# My first CNC program



## Hrawk (Oct 25, 2010)

This :

(Mill Job 2 by Daniel King)
(Map of Australia)
(Created 29.12.2012)

Call O100
G15 H1
G00 Z500
X-800

(ROUGH CUTTING)

N2 T2 M06 (20MM TIPPED SLOT CUTTER)
T3
S7000 M03
X-8 Y-14 (A)
G56 H2 D2 Z50 (CALL UP TOOL OFSET & RADIUS, RAPID TO 50 ABOVE WORK)
Z-5 M08

G01 X42 Y3 
X58 Y-14
G00 X92 (RAPID TO D)
G01 X116 Y20
G00 Y60 (RAPID TO F)
G01 X97 Y112
G00 X18 (RAPID TO H)
G01 Y90
X-12 Y68
G00 Y80 (RAPID TO K)
G01 X8 Y94
Y112
Z20 (RAISE TOOL)
G00 X-13 Y30 (RAPID TO N)
Z-5 (LOWER TOOL)
G01 X-4 Y3
X14
X46 Y14
X70 Y-14
Z20 (RAISE TOOL)
G00 X-12 Y62 (RAPID TO S)
Z-5 (LOWER TOOL)
G01 X2 Y13
X15
X48 Y24
X82 Y-14
X110 Y28
X110 Y48
X89 Y106
X72
X66 Y86
X66 Y101
X27
Y86
X-20 Y50

G00 Z500 M09 ( RAPID MOOVE, CANCEL RADIAL COMP, RAISE TOOL, COOLANT OFF)
X-800
M06
M01

(FINAL CUTTING)

N3 T11 M06 (6MM END MILL)
M63 (NO NEXT TOOL IN AUTOMATIC TOOL CHANGE)
S7000 M03 (SET SPINDLE SPEED, START SPINDLE CW)
G00 X90 Y-10
G56 H11 D11 Z50 (CALL UP TOOL OFSET & RADIUS, RAPID TO 50 ABOVE WORK)
Z-5 M08

G01 G41 Y5 F.14 (SET RADIAL OFFSET LEFT, SET FEED RATE)
X80 Y5
X58.454 Y30.677
G03 X41.833 Y35.13 I-11.491 J-9.642
G01 X14 Y25
X10 Y25
X3.679 Y50.353
G02 X5.521 Y55.556 I4.851 J1.212
G01 X38 Y80.031
X38 Y87
G02 X41 Y90 I3 J0
G01 X52 Y90
G02 X55 Y87 I0 J-3
G01 X55 Y80.031
X72 Y70.216
X80 Y95
X97.993 Y45.565
G02 X95.582 Y27.253 I-18.794 J-6.840
G01 X80 Y5
X60
G40
Y20
X110

G00 G40 Z500 M09 ( RAPID MOOVE, CANCEL RADIAL COMP, RAISE TOOL, COOLANT OFF)
X-800
M06
M02

Makes This :


----------



## Danny0663 (Mar 15, 2011)

Thats ... a lot of coding just for that!








Very nice man...


----------



## XxDollarBillxX (Apr 28, 2011)

looks nice.


----------



## JLS:Survival (Dec 8, 2011)

very cool, so how long did it take you to code that Vs the machine actually cutting it out?


----------



## Hrawk (Oct 25, 2010)

4 hours of coding working out all the trig and stuff, approx 41 seconds to actually make it.


----------



## JLS:Survival (Dec 8, 2011)

Hrawk said:


> 4 hours of coding working out all the trig and stuff, approx 41 seconds to actually make it.

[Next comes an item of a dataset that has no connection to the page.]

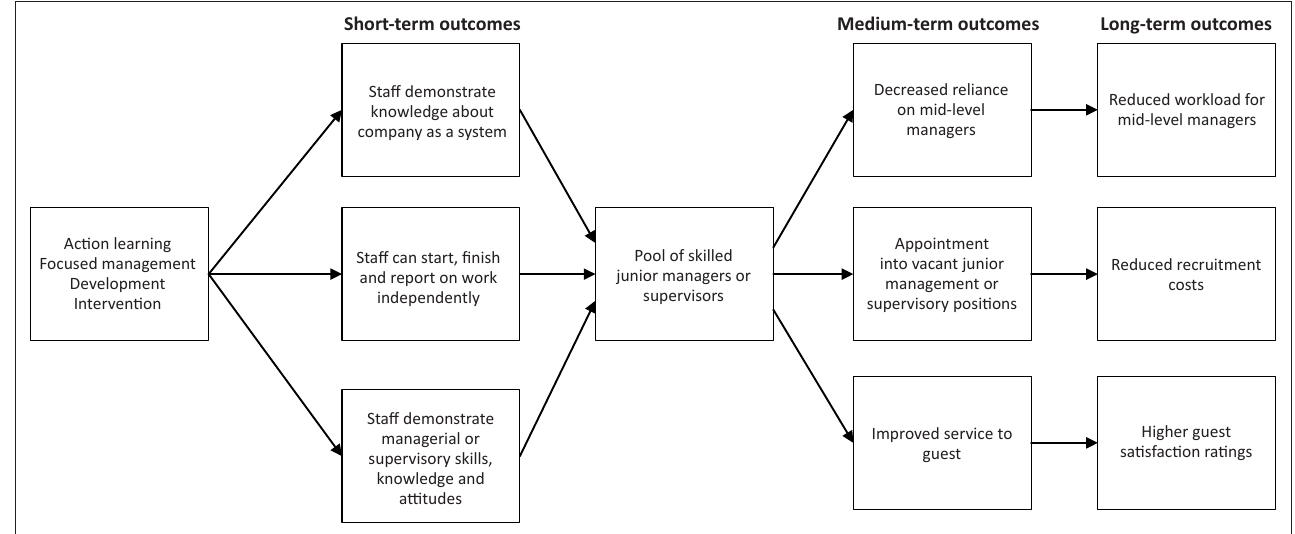
FIGURE 2: Impact theory of the supervisory development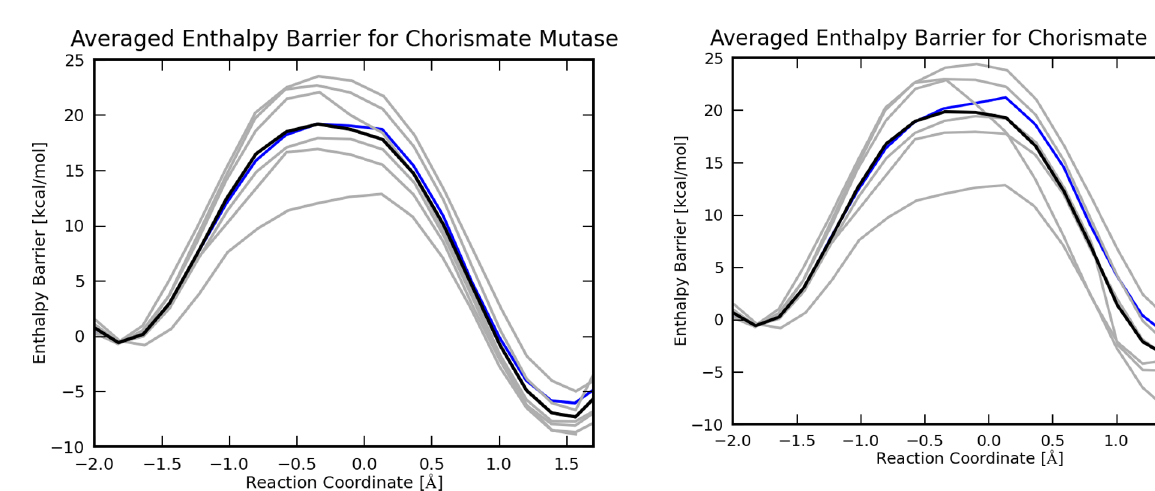
Figure 6. Reaction Enthalpy Profile for chorismate mutase. The 7 profiles are calculated with ONIOM at the MP2/cc-pVDZ:EFMO-RHF/6- 31G(d) level of theory. The black line is the average reaction energy, gray lines are individual reaction paths. The blue line is the reaction path discussed in detail, in the results section.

WOW, what a way to spend four hours, im sure that 41 sec was a rush though


----------



## newconvert (Dec 12, 2011)

Hrawk said:


> 4 hours of coding working out all the trig and stuff, approx 41 seconds to actually make it.


all i can say is i am glad somebody knows how to do this stuff! great job.


----------



## NaturalFork (Jan 21, 2010)

This is what my father does for a living. Me ... i know nothing about it. Good work man!


----------



## Imperial (Feb 9, 2011)

all that for an ashtray shaped like australia ?


----------



## e~shot (Jun 3, 2010)

Nice to see that buddy,

BTW, how to check the coding before CNC ?


----------



## linuxmail (Sep 30, 2011)

Hrawk, it looks like your rapiding into the material, instead of feeding into the material.
"G00 X-13 Y30 (RAPID TO N)"
"Z-5 (LOWER TOOL)"


----------



## Hrawk (Oct 25, 2010)

Cutter is off the work piece at that time.

Check the line before and the line after.


----------